The years that followed passed with lightning speed. I joined the World Bank as a political economist, but when my dissertation won the “best dissertation prize” of the American Sociological Association in 1990 I was lured back to academic life. I taught at Brown University and Georgia Tech, got a Law Degree from Stanford and was elected to the Order of the Coif. I even spent one academic year at the Institute for Advanced Study and was privileged to be close to one of the greatest minds of the 20th century, Albert Hirschman. I also spent time in Silicon Valley, in start-ups.

Yet, especially after the experience in Silicon Valley, I never felt again moved by academics. My participation in a project at Georgia Tech Public Policy Department on “how to increase efficiency in the use of external consultants by the Georgia Department of Transportation” was the straw that broke the camel’s back. I was not interested in becoming a technocrat. I did not share similar interests with my colleagues. I had to search for alternatives.

A friend from my World Bank years in Washington, DC had become the general editor of the reputable daily newspaper, Milliyet, in Turkey. He was looking for somebody with a good knowledge of wine and food and a reputation for integrity. He asked me if I would write a bi-weekly column in his paper. Since then I have been on a roller coaster.

Is there a theoretical explanation for my popularity? I think there is. The dynamics that brought fame and popularity to me are similar to the dynamics that brought the ruling Justice and Development Party (AKP) to power in 2002. The ruling secular alliance of the military-bureaucratic elite and the monopolistic fragment of the big bourgeoisie had lost its grip on politics and economics. Aided and abetted by rampant corruption in politics and a severe economic crisis, AKP’s version of Islamic populism promised fairness and transparency. The party benefited from splits in the power bloc and found supporters among monopolistic fragments of capital. It also mobilized marginalized segments of the Anatolian bourgeoisie, urban traders, building contractors, educated members of the conservative youth, and the swelling masses of urban poor.

I am astonished to see how popular is my program in Anatolia and among the urban poor. Sure, educated people who can afford eating out are among my followers, but how does one explain the popularity among marginal urban masses and especially the youth? I was certainly aided and abetted by my “outsider” status. I was not part of old boy networks in the food and drink industry, and I shy away from close alliances with big restaurateurs and the food industry.

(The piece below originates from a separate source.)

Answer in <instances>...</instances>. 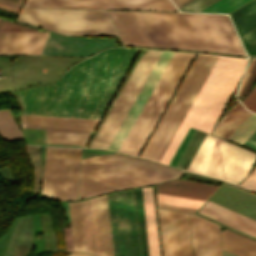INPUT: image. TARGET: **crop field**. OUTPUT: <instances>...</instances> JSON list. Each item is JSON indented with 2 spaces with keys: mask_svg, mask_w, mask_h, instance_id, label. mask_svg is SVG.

But I believe there is one more important factor explaining my popularity especially among the youth. The puritanical-repressive element always present in Islamic culture has been highlighted since AKP’s rise to power. When this repressive bias against sensual pleasures is coupled with the now rampant political repression of opponents, young people in particular turn inwards and take refuge in their rich imaginations. Intolerance of collective forms of protest and severe censorship of mass media generate fear, but also stimulate imagination. Young people perceive politics to be “dirty” and economic life to be “filthy.” They are well aware of the sacrifices in their integrity needed to “succeed” in life. A seemingly care-free person about their father’s age, who seems to be having a glorious love affair with food and wine, is a fascinating alter ego. Against the background of a bleak existence and stunted aspirations, a lifelong adventure in pursuit of “taste” is the most satisfying thing life has to offer.

Maybe I am their “Jayer Bourgogne,” enabling them to redouble their psychic energies and let loose their repressed sensualities in a hostile socio-cultural and economic environment. This “twisted idealism” of the marginal youth cross-cutting economic classes is the flip side of the “celebrity culture” and the status of the celebrity as an “idol.” One cannot help but echo Marx: “the death of the celebrity culture should be the emancipation of the celebrities.”